За нею кузнец обносил всех, а Шимек с Енджиком — своим чередом, потому что очень много было народу. Ягуся снова всех благодарила за доброту, а пожилым кланялась в ноги.
Опять зашумела изба, потому что рюмки за рюмками шли вкруговую. Лица раскраснелись, глаза блестели, сердца рвались к сердцам — по-братски, по-соседски. Эх, один раз живешь на свете! Только и радости у человека — повеселиться с друзьями и забыть обо всем! Умирает человек в одиночку, а веселиться надо в компании! И веселились мужики, пили и болтали наперебой, каждый свое, не слушая других, но это не беда, — чувствовали все одно и то же, одна и та же радость их объединяла.
А у кого горе, тот оставь его на завтра, сегодня забавляйся, радуйся, что ты с друзьями, потешь душу! Как мать-земля летом родит, а осенью отдыхает, так и человеку полагается отдыхать осенью после того, как наработался в поле. Когда стоят у тебя пышные стога и амбары ломятся от полновесного, как золото, зерна, ожидающего обмолота, — тогда можно и погулять в свое удовольствие, в награду за летние труды, за страду и хлопоты.
Так рассуждали одни, а другие изливали соседям свои горести и заботы. Были и такие, у кого не только свету, что в окне, — эти собрались вокруг старика Шимона и беседовали о былых временах, о новых невзгодах, налогах, о делах всей общины и, понижая голос, обсуждали темные делишки войта.
Борына не подсаживался ни к одной из групп, ходил между гостями, а глазами неотступно следил за Ягной, гордый ее красотой. Он часто бросал музыкантам деньги — и кричал, чтобы смычков не жалели, когда они начинали играть тише, давая отдых рукам.
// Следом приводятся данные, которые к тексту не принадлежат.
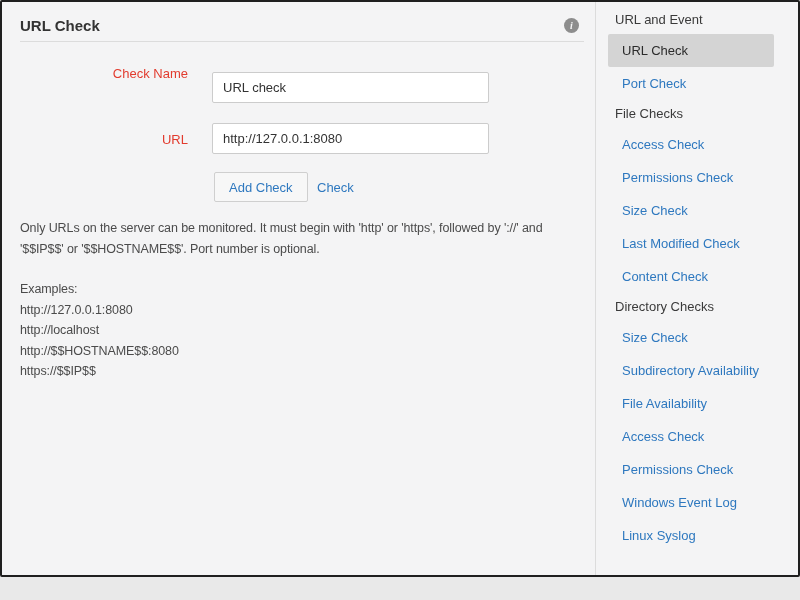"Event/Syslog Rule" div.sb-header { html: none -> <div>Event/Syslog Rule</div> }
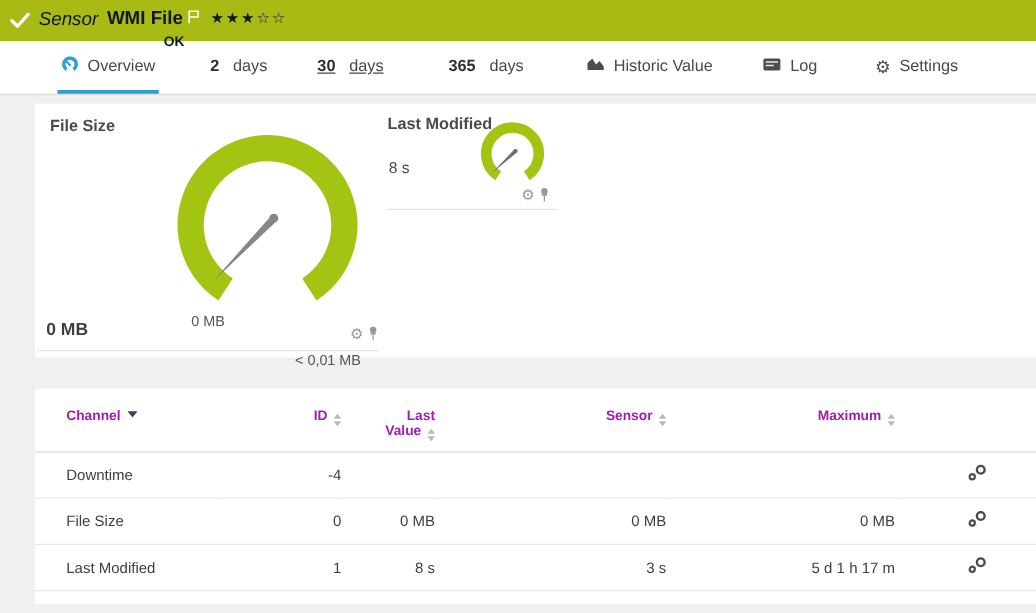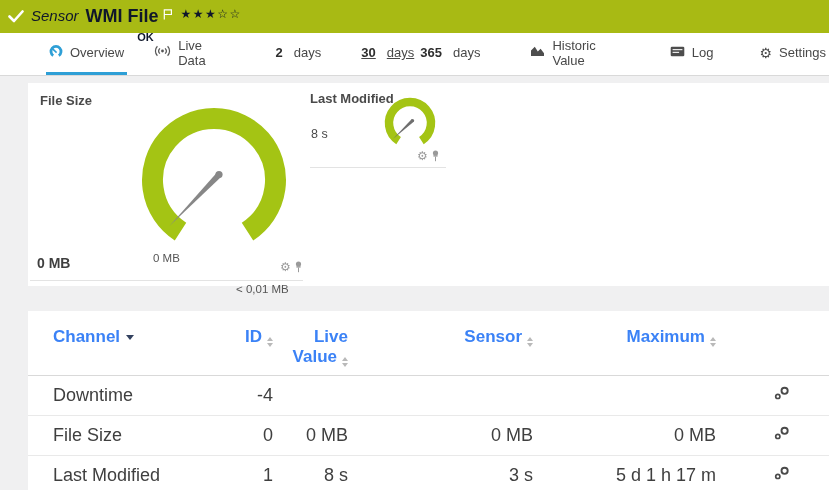"WMI File" .sname { font-size: 18px -> 15px }
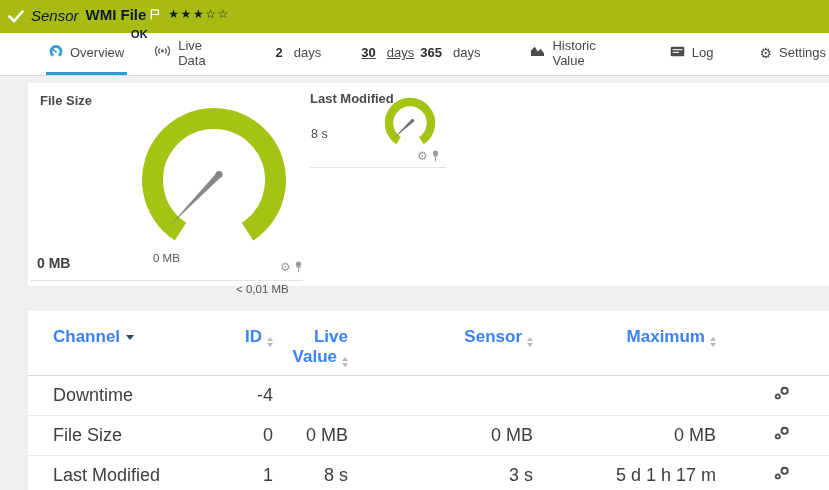"Live Data" div.tab { html: <div> <span> <svg> <circle></circle> <path></path> <path></path> <path></path> <path></path> </svg> </span> <span>Live Data</span> </div> -> none }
Но вот вдруг загремел обертас, так, что все вздрогнули, и Борына подскочил к Ягне, крепко обнял ее и с места пустился в пляс. Летел вперед, поворачивал, каблуками пристукивал так, что стонали половицы. То вдруг вприсядку пустится, то опять понесется, а за ним другие пары начинали выходить из толпы, петь и плясать все быстрее и быстрее. Казалось, сто веретен, обмотанных разноцветной пряжей, кружатся в избе. Уже нельзя было различить отдельных людей в этой переливчатой радуге, которая качалась, словно под вихрем, играла красками, извивалась все быстрее, все безумнее, так что временами от ветра гасли лампы и в избе становилось темно, только в окна широкой полосой лился лунный свет и, дробясь, рассыпался кипящим серебром в темноте среди толпы танцующих, которая то наплывала бурливой, поющей волной, мелькая и кружась в этом лунном зареве, как хоровод призраков, то скрывалась в непроницаемой тьме, чтобы снова вынырнуть на мгновение у другой стены, где под лунным лучом мерцали образа, и тотчас отхлынуть и потонуть в ночи… Только тяжелое дыхание, топот, вскрики, сплетаясь и обрываясь, глухо звучали в темной избе.